Hamas dengan tegas membantah tuduhan seperti “40 anak dipenggal"Dan"pemerkosaan massal", mengingat kebohongan tersebut diciptakan untuk memicu dugaan genosida di Gaza oleh Israel. Dia mengkritik pemerintah AS atas dukungan finansial dan militernya terhadap Israel, yang mendefinisikan negara tersebut sebagai negara di atas hukum.

"Perjuangan rakyat Palestina melawan pendudukan dan kolonialisme tidak dimulai pada tanggal 7 Oktober, namun dimulai 105 tahun yang lalu, termasuk 30 tahun penjajahan Inggris dan 75 tahun pendudukan Zionis.“, dinyatakan dalam bab pendahuluan dokumen tersebut.

Menyoroti kegagalan proses perdamaian, penahanan besar-besaran terhadap warga Palestina, “Yahudiisasi” Masjid Al-Aqsa dan blokade 17 tahun di Gaza, kelompok tersebut bertanya: “Apa yang dunia harapkan dari rakyat Palestina?”

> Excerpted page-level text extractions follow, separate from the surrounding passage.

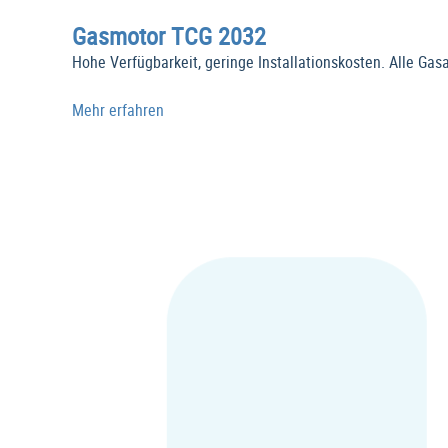
Gasmotor TCG 2032
Hohe Verfügbarkeit, geringe Installationskosten. Alle Gas
Mehr erfahren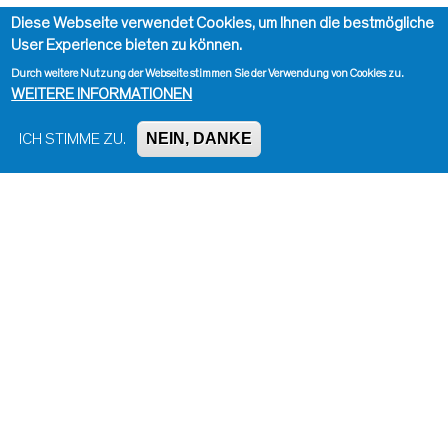
Diese Webseite verwendet Cookies, um Ihnen die bestmögliche
User Experience bieten zu können.
Durch weitere Nutzung der Webseite stimmen Sie der Verwendung von Cookies zu.
WEITERE INFORMATIONEN
NEIN, DANKE
ICH STIMME ZU.
Impressum, Kontakt und Haftungsausschluss
Datenschutzinformation
Kontakt zur Redaktion
Seite drucken
Administration
Bluesky
Facebook
Instagram
LinkedIn
Mastodon
Threads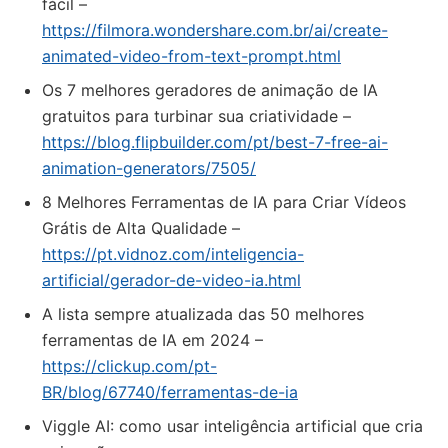
fácil –
https://filmora.wondershare.com.br/ai/create-
animated-video-from-text-prompt.html
Os 7 melhores geradores de animação de IA
gratuitos para turbinar sua criatividade –
https://blog.flipbuilder.com/pt/best-7-free-ai-
animation-generators/7505/
8 Melhores Ferramentas de IA para Criar Vídeos
Grátis de Alta Qualidade –
https://pt.vidnoz.com/inteligencia-
artificial/gerador-de-video-ia.html
A lista sempre atualizada das 50 melhores
ferramentas de IA em 2024 –
https://clickup.com/pt-
BR/blog/67740/ferramentas-de-ia
Viggle AI: como usar inteligência artificial que cria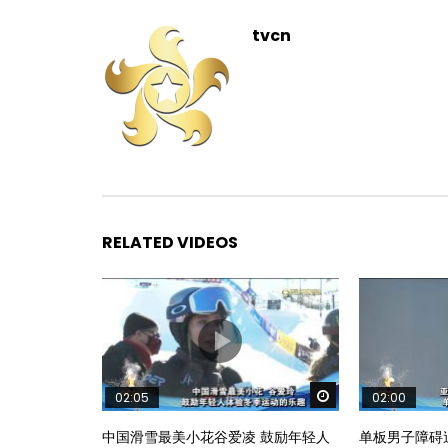
tvcn
RELATED VIDEOS
Watch Later
02:05
02:00
中国滑雪最美小花谷爱凌 鼓励年轻人
单板男子障碍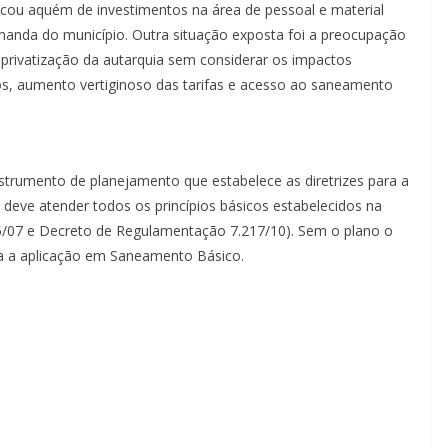
icou aquém de investimentos na área de pessoal e material
manda do município. Outra situação exposta foi a preocupação
 privatização da autarquia sem considerar os impactos
os, aumento vertiginoso das tarifas e acesso ao saneamento
trumento de planejamento que estabelece as diretrizes para a
deve atender todos os princípios básicos estabelecidos na
45/07 e Decreto de Regulamentação 7.217/10). Sem o plano o
ra a aplicação em Saneamento Básico.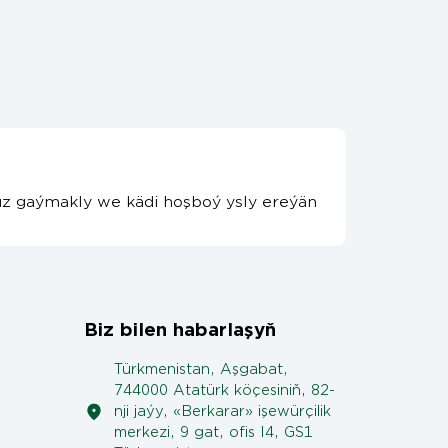
tsüz gaýmakly we kädi hoşboý ysly ereýän
Biz bilen habarlaşyň
Türkmenistan, Aşgabat,
744000 Atatürk köçesiniň, 82-
nji jaýy, «Berkarar» işewürçilik
merkezi, 9 gat, ofis I4, GS1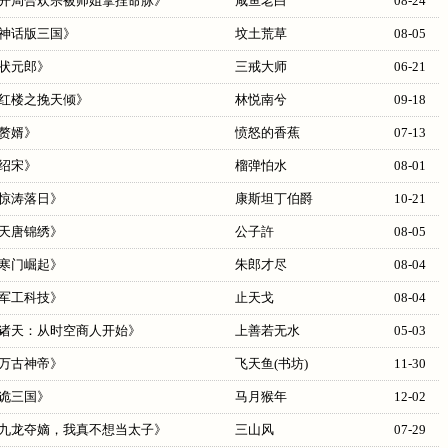
开局合欢宗被师姐拿捏命脉
》
咸鱼老白
08-24
神话版三国
》
坟土荒草
08-05
状元郎
》
三戒大师
06-21
红楼之挽天倾
》
林悦南兮
09-18
赘婿
》
愤怒的香蕉
07-13
绍宋
》
榴弹怕水
08-01
惊涛落日
》
康斯坦丁伯爵
10-21
天唐锦绣
》
公子許
08-05
寒门崛起
》
朱郎才尽
08-04
军工科技
》
止天戈
08-04
诸天：从时空商人开始
》
上善若无水
05-03
万古神帝
》
飞天鱼(书坊)
11-30
诡三国
》
马月猴年
12-02
九龙夺嫡，我真不想当太子
》
三山风
07-29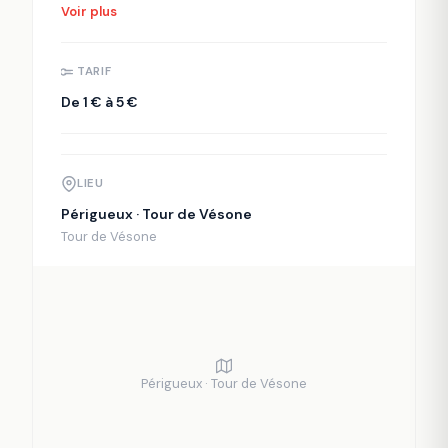
Voir plus
TARIF
De 1 € à 5 €
LIEU
Périgueux · Tour de Vésone
Tour de Vésone
Périgueux · Tour de Vésone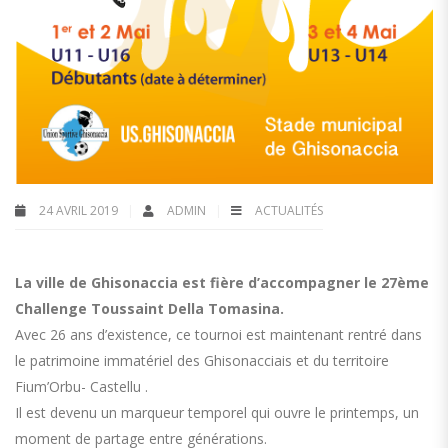
24 AVRIL 2019
ADMIN
ACTUALITÉS
La ville de Ghisonaccia est fière d’accompagner le 27ème
Challenge Toussaint Della Tomasina.
Avec 26 ans d’existence, ce tournoi est maintenant rentré dans
le patrimoine immatériel des Ghisonacciais et du territoire
Fium’Orbu- Castellu .
Il est devenu un marqueur temporel qui ouvre le printemps, un
moment de partage entre générations.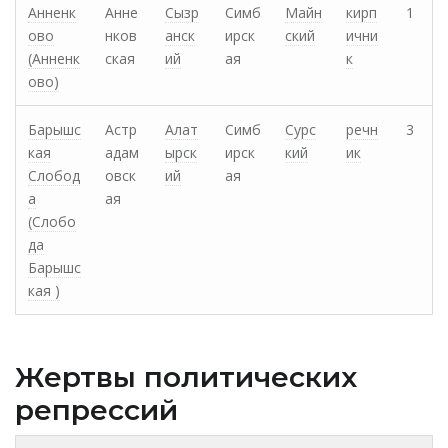
Анненк
Анне
Сызр
Симб
Майн
кирп
1
ово
нков
анск
ирск
ский
ични
(Анненк
ская
ий
ая
к
ово)
Барышс
Астр
Алат
Симб
Сурс
речн
3
кая
адам
ырск
ирск
кий
ик
Слобод
овск
ий
ая
а
ая
(Слобо
да
Барышс
кая )
Жертвы политических
репрессий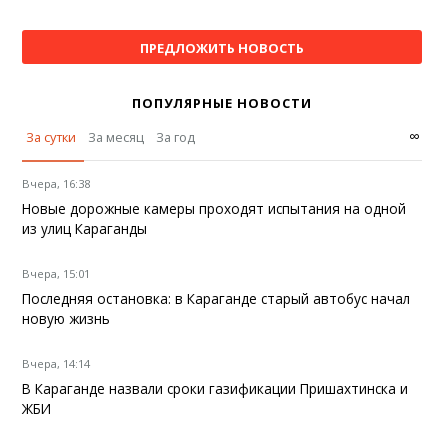
ПРЕДЛОЖИТЬ НОВОСТЬ
ПОПУЛЯРНЫЕ НОВОСТИ
∞
За сутки
За месяц
За год
Вчера, 16:38
Новые дорожные камеры проходят испытания на одной
из улиц Караганды
Вчера, 15:01
Последняя остановка: в Караганде старый автобус начал
новую жизнь
Вчера, 14:14
В Караганде назвали сроки газификации Пришахтинска и
ЖБИ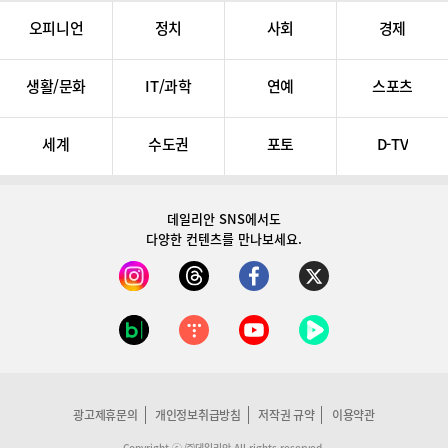
오피니언
정치
사회
경제
생활/문화
IT/과학
연예
스포츠
세계
수도권
포토
D-TV
데일리안 SNS
에서도
다양한 컨텐츠를 만나보세요.
광고제휴문의
개인정보취급방침
저작권 규약
이용약관
Copyright ⓒ ㈜데일리안 All rights reserved.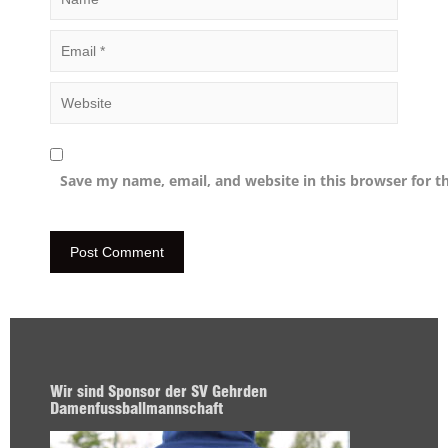
Save my name, email, and website in this browser for t
Wir sind Sponsor der SV Gehrden
Damenfussballmannschaft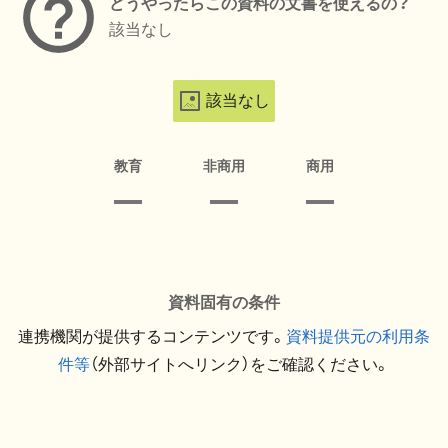
どうやったらこの資料の文書を使えるの？
該当なし
該当なし
教育
非商用
商用
資料固有の条件
連携機関が提供するコンテンツです。
資料提供元の利用条
件等
（外部サイトへリンク）をご確認ください。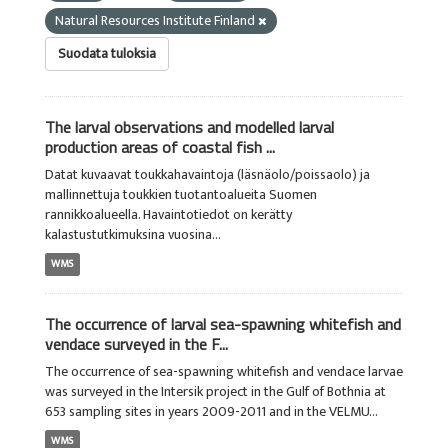
Natural Resources Institute Finland
Suodata tuloksia
The larval observations and modelled larval
production areas of coastal fish ...
Datat kuvaavat toukkahavaintoja (läsnäolo/poissaolo) ja
mallinnettuja toukkien tuotantoalueita Suomen
rannikkoalueella. Havaintotiedot on kerätty
kalastustutkimuksina vuosina...
WMS
The occurrence of larval sea-spawning whitefish and
vendace surveyed in the F...
The occurrence of sea-spawning whitefish and vendace larvae
was surveyed in the Intersik project in the Gulf of Bothnia at
653 sampling sites in years 2009-2011 and in the VELMU...
WMS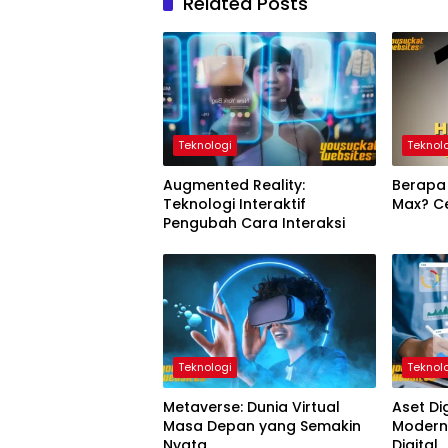
Related Posts
Teknologi
Teknol
Augmented Reality:
Berapa 
Teknologi Interaktif
Max? Ce
Pengubah Cara Interaksi
Teknologi
Teknol
Metaverse: Dunia Virtual
Aset Dig
Masa Depan yang Semakin
Modern 
Nyata
Digital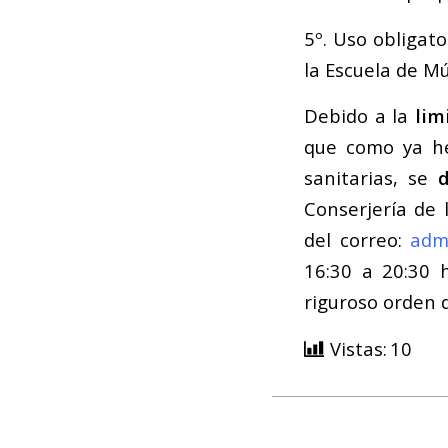
5º. Uso obligato
la Escuela de Mú
Debido a la
lim
que como ya he
sanitarias, se
Conserjería de 
del correo:
adm
16:30 a 20:30 h
riguroso orden 
Vistas:
10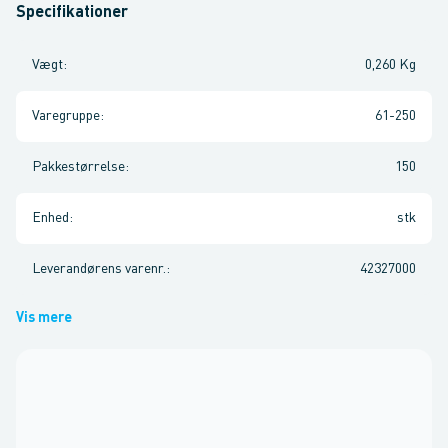
Specifikationer
Vægt
:
0,260 Kg
Varegruppe
:
61-250
Pakkestørrelse
:
150
Enhed
:
stk
Leverandørens varenr.
:
42327000
Vis mere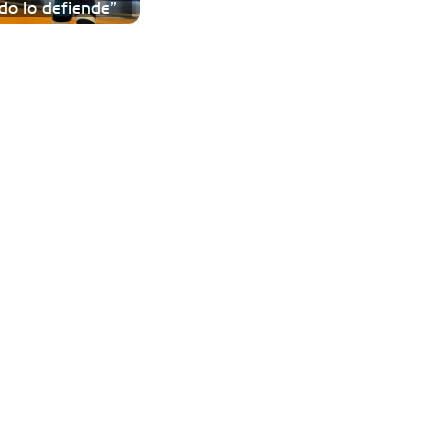
do lo defiende”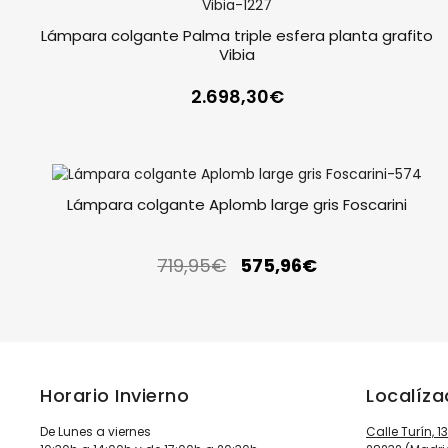
Lámpara colgante Palma triple esfera planta grafito
Vibia
2.698,30
€
Lámpara colgante Aplomb large gris Foscarini
719,95
€
575,96
€
Horario Invierno
Localíz
De Lunes a viernes
Calle Turín, 1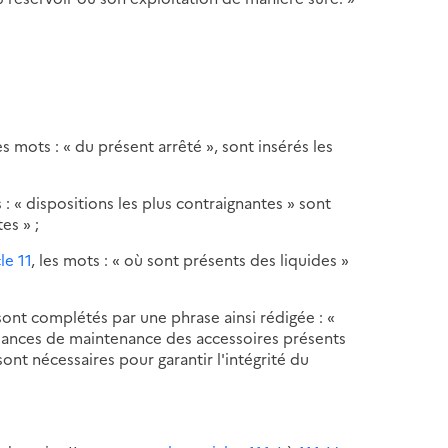
s mots : « du présent arrêté », sont insérés les
 : « dispositions les plus contraignantes » sont
es » ;
cle 11
, les mots : « où sont présents des liquides »
ont complétés par une phrase ainsi rédigée : «
éances de maintenance des accessoires présents
ont nécessaires pour garantir l'intégrité du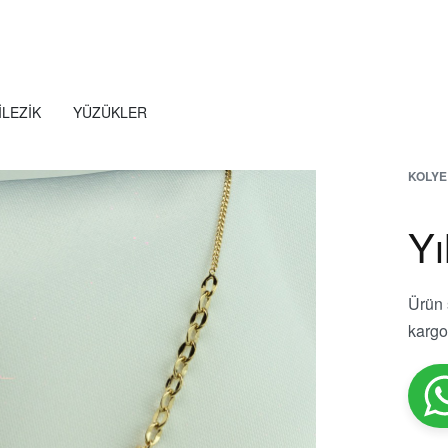
ILEZIK
YÜZÜKLER
KOLYE
Yı
Ürün 
kargoy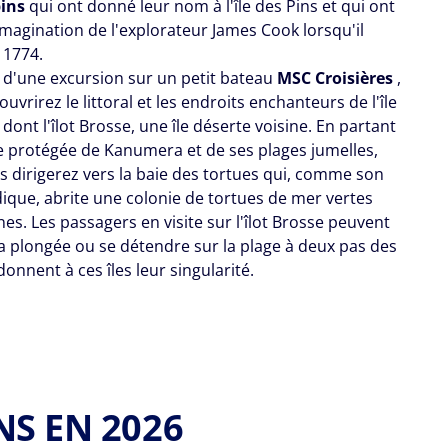
pins
qui ont donné leur nom à l'île des Pins et qui ont
imagination de l'explorateur James Cook lorsqu'il
 1774.
 d'une excursion sur un petit bateau
MSC Croisières
,
uvrirez le littoral et les endroits enchanteurs de l'île
 dont l'îlot Brosse, une île déserte voisine. En partant
ie protégée de Kanumera et de ses plages jumelles,
s dirigerez vers la baie des tortues qui, comme son
dique, abrite une colonie de tortues de mer vertes
s. Les passagers en visite sur l'îlot Brosse peuvent
la plongée ou se détendre sur la plage à deux pas des
donnent à ces îles leur singularité.
NS EN 2026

Kelompok ini juga mengklaim bahwa perjuangannya melawan Israel dibenarkan dari sudut pandang hukum internasional, dengan menyatakan: “Kami menekankan bahwa melawan pendudukan dengan segala cara, termasuk perlawanan bersenjata, adalah hak yang dilegitimasi oleh semua norma, agama ilahi, hukum internasional, termasuk Konvensi Jenewa dan Protokol Tambahan Pertama serta resolusi PBB yang terkait”.

Namun, kelompok tersebut juga mencoba membenarkan beberapa kematian tersebut dengan memperdebatkan penggunaan istilah “sipil”.

“Berbicara mengenai warga sipil Israel, harus diketahui bahwa wajib militer berlaku untuk semua warga Israel yang berusia di atas 18 tahun – laki-laki yang telah menjalankan wajib militer selama 32 bulan dan perempuan yang telah menjalankan wajib militer selama 24 bulan – di mana semua orang dapat membawa dan menggunakan senjata,” katanya kepada kelompok tersebut. .

Mengacu pada pernyataan para penyintas, pejabat Israel, dan pemberitaan media, Hamas juga menyalahkan Israel atas kematian warga sipil pada 7 Oktober tersebut.

"Banyak warga Israel yang dibunuh oleh tentara dan polisi Israel karena kebingungan mereka“, kata kelompok itu.

Hentikan agresi Israel

Hamas mendesak “penghentian segera agresi Israel di Gaza, kejahatan dan pembersihan etnis yang dilakukan terhadap seluruh penduduk Gaza”, dan menyatakan bahwa dia menolak semua upaya internasional dan Israel untuk menentukan masa depan Gaza pasca-konflik.

"Kami menekankan bahwa rakyat Palestina mempunyai kemampuan untuk menentukan masa depan mereka sendiri dan mengatur urusan dalam negeri mereka sendiri.”, kata laporan itu, seraya menambahkan bahwa “tidak ada tempat di dunia ini” yang berhak mengambil keputusan untuk mereka.

Dr Azmi Bishara, direktur Pusat Penelitian dan Studi Kebijakan Arab, mengatakan kepada The New Arab bahwa laporan tersebut merupakan “langkah positif” meskipun telah disajikan lebih dari 100 hari setelah serangan Israel di Gaza.

Beberapa pengamat berspekulasi bahwa waktu dan publikasi dokumen tersebut dalam bahasa Arab dan Inggris mungkin juga merupakan respons terhadap tekanan Palestina terhadap serangan Israel di Gaza, sehingga memaksa kelompok tersebut untuk memperjelas tujuannya.

Berlangganan newsletter kami!

Hamas menyampaikan versinya dalam 16 halaman: "Tidak ada pembantaian, pemerkosaan atau pemenggalan kepala anak-anak yang boleh ditoleransi."